Armenia - Opposition leader Nikol Pashinian speaks during the Armenian government's question-and-answer session in parliament, Yerevan, 3Feb2016.
Armenia - Opposition leader Nikol Pashinian speaks during the Armenian government's question-and-answer session in parliament, Yerevan, 3Feb2016.

A recently formed opposition party led by Nikol Pashinian hopes to recruit thousands of volunteers in an effort to ensure the proper conduct of next year’s parliamentary elections at polling stations across Armenia.

The party called Civil Contract has set itself the task of deploying three proxies in each of the country’s nearly 2,000 electoral precincts, saying that this would practically preclude serious fraud.
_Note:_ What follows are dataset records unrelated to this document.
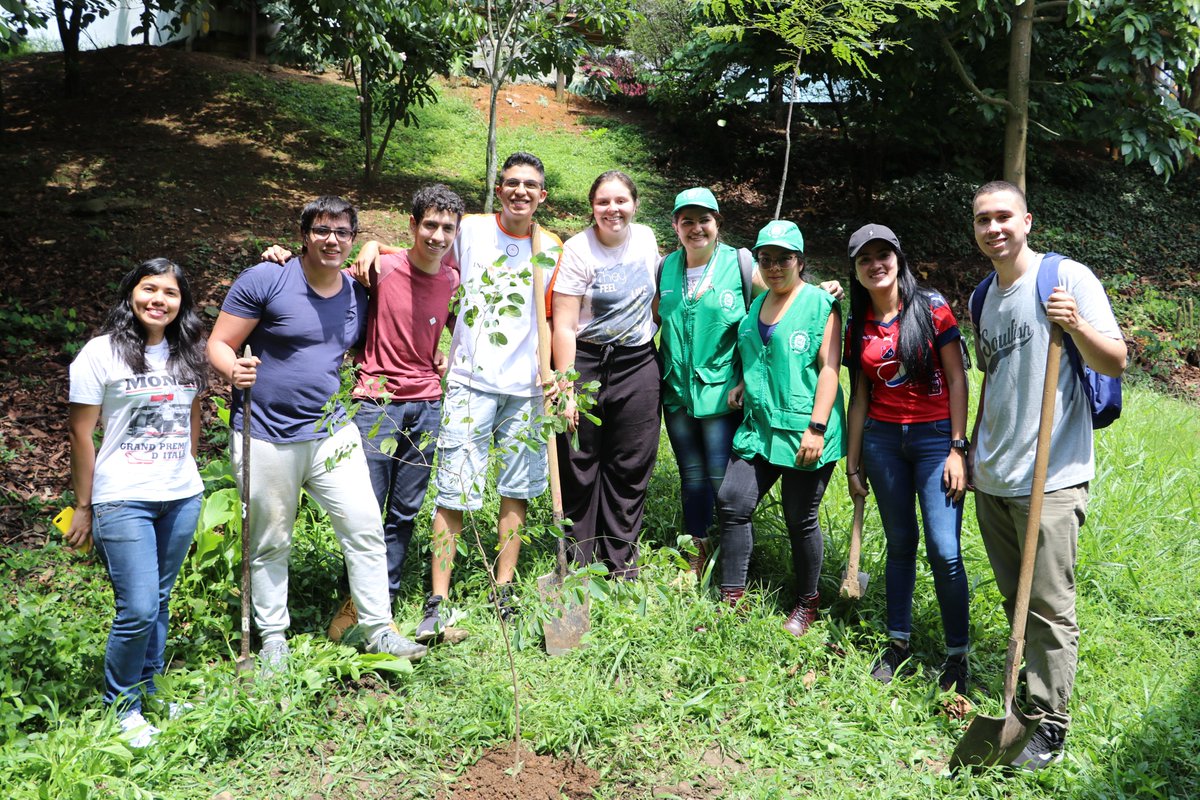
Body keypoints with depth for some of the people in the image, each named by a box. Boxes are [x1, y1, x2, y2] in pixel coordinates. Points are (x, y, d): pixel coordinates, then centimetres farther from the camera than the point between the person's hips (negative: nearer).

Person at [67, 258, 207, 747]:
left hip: (182, 497, 5)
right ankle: (121, 703, 15)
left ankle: (150, 688, 30)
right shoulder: (102, 354, -7)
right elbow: (81, 435, -4)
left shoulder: (187, 354, 7)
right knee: (137, 610, -7)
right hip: (123, 501, -4)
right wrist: (83, 508, -1)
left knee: (159, 600, 13)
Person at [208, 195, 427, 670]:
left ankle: (380, 631, 12)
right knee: (269, 545, 8)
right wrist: (235, 372, -28)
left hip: (332, 431, 4)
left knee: (366, 530, -1)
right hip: (266, 437, -4)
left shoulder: (357, 295, 7)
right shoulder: (266, 280, -9)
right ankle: (273, 639, 25)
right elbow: (218, 345, -8)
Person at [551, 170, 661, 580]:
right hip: (586, 364, -4)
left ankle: (622, 565, 20)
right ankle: (578, 566, 16)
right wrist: (565, 390, -16)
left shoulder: (646, 238, 4)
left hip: (638, 365, 4)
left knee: (631, 468, 8)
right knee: (579, 468, 2)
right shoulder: (577, 250, -10)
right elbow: (564, 326, -13)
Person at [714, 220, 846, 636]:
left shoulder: (821, 305, -4)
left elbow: (829, 368, -11)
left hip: (803, 433, -6)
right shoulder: (756, 306, 16)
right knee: (731, 505, -3)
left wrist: (817, 428, -18)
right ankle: (732, 599, 9)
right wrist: (744, 385, 8)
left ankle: (807, 604, 24)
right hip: (759, 426, 6)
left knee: (801, 520, 4)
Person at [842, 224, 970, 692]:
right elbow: (860, 397, 11)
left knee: (944, 551, -8)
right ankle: (898, 641, 23)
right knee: (900, 543, 11)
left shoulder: (931, 308, -4)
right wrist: (853, 461, 11)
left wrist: (958, 447, -10)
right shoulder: (858, 327, 7)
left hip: (935, 437, -3)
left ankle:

Its leadership officially launched the recruitment campaign on Tuesday.

“Our and others’ experience has shown that if there is a trustworthy individual, who knows their rights and cannot be bribed, in a polling station, it’s very hard to commit fraud there,” said Lena Nazarian, a senior Civil Contract member. “And if there are three such individuals, then vote rigging will be impossible.”

“We believe that if we can cover the entire territory of Armenia -- all 2,000 precincts -- the ruling regime will find it difficult to unlawfully influence the voting process,” Arayik Harutiunian, the party’s nominal chairman, told a joint news conference.

Harutiunian said Civil Contract is optimistic about its chances of attracting 6,000 monitors, an ambitious target for a party that was officially created less than a year ago and is still taking shape.

Pashinian has repeatedly stated that Civil Contract will strive to act like an “institutional opposition” with a nationwide network of chapters and steadfast activists. He has said that the several thousand election proxies would be critical for avoiding the kind of mistakes which he believes have thwarted opposition campaigns for regime change in Armenia.

The party’s governing board is dominated by young civic activists who have previously had no partisan affiliations.

By contrast, Pashinian played a major role in former President Levon Ter-Petrosian’s 2007-2008 opposition movement that nearly scuttled a handover of power from outgoing President Robert Kocharian to Serzh Sarkisian. He spent about two years in prison on controversial charges stemming from a deadly suppression of Ter-Petrosian’s street protests held in the wake of the disputed February 2008 presidential election.

Pashinian, 40, decided to set up his own political force after falling out with Ter-Petrosian in 2012.